PERINTAH TUGAS
Tuliskan ulang secara persis bagian teks bacaan tentang kasus kriminal pesepakbola, mulai dari "Jika berbicara mengenai" hingga "kasus pelecehan seksual.", termasuk kedua bagian tersebut.
===== TEKS BACAAN
Pada waktu itu, pemerintah Kolombia baru saja membaharui peraturan mengenai penculikan seiring dengan tambah maraknya kasus tersebut di sana. Salah satu bentuknya adalah menindak penerimaan imbalan kendati ia berposisi seperti Higuita: membantu pembebasan korban penculikan.

Pengacara Higuita kala itu, Fabio Luzcano, menyebut kliennya tak tahu menahu mengenai hukum seputar kasus penculikan. “Dia tidak tahu apa-apa selain bermain sepakbola,” ujar Luzcano.

Jika berbicara mengenai kasus kriminal para pesepakbola, sebetulnya tiada lagi negeri yang tepat untuk menjadi rujukan selain Inggris. Di sana, ada begitu banyak kasus kriminal yang dilakukan para pesepakbola. Dari kasus yang standar seperti pelanggaran lalu lintas, hingga kasus pelecehan seksual.

Untuk kasus pelanggaran lalu lintas, ada nama-nama beken seperti Tony Adams, misalnya, yang pada tahun 1990 pernah ditangkap saat menyetir dalam keadaan mabuk dan harus mendekam di bui selama 57 hari. Ketika ditanya bagaimana kesannya saat dipenjara, mantan kapten Arsenal tersebut menjawab enteng: “Awalnya sih kaget, tapi lama-lama seperti di dalam hotel”.
==========
===== BARIS YANG TERSEDIA
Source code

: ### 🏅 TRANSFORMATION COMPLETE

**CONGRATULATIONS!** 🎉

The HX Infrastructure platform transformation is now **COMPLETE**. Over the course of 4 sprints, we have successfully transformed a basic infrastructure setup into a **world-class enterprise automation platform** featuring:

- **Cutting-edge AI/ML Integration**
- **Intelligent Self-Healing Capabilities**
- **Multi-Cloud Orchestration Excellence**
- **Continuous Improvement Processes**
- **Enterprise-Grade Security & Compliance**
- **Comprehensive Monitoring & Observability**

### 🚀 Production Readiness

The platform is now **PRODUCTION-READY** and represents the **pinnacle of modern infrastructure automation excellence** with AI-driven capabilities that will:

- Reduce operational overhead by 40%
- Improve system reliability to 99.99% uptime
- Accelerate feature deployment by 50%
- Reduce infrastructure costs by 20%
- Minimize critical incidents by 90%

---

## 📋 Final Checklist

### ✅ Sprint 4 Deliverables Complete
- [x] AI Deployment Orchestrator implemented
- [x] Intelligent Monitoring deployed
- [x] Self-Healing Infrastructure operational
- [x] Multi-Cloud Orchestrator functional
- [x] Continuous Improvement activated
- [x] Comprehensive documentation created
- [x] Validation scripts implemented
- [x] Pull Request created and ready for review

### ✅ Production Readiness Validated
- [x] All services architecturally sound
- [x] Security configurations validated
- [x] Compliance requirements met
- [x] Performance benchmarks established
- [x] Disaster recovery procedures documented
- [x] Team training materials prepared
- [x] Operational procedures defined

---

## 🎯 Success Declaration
==========
JAWABAN TERTULIS
Jika berbicara mengenai kasus kriminal para pesepakbola, sebetulnya tiada lagi negeri yang tepat untuk menjadi rujukan selain Inggris. Di sana, ada begitu banyak kasus kriminal yang dilakukan para pesepakbola. Dari kasus yang standar seperti pelanggaran lalu lintas, hingga kasus pelecehan seksual.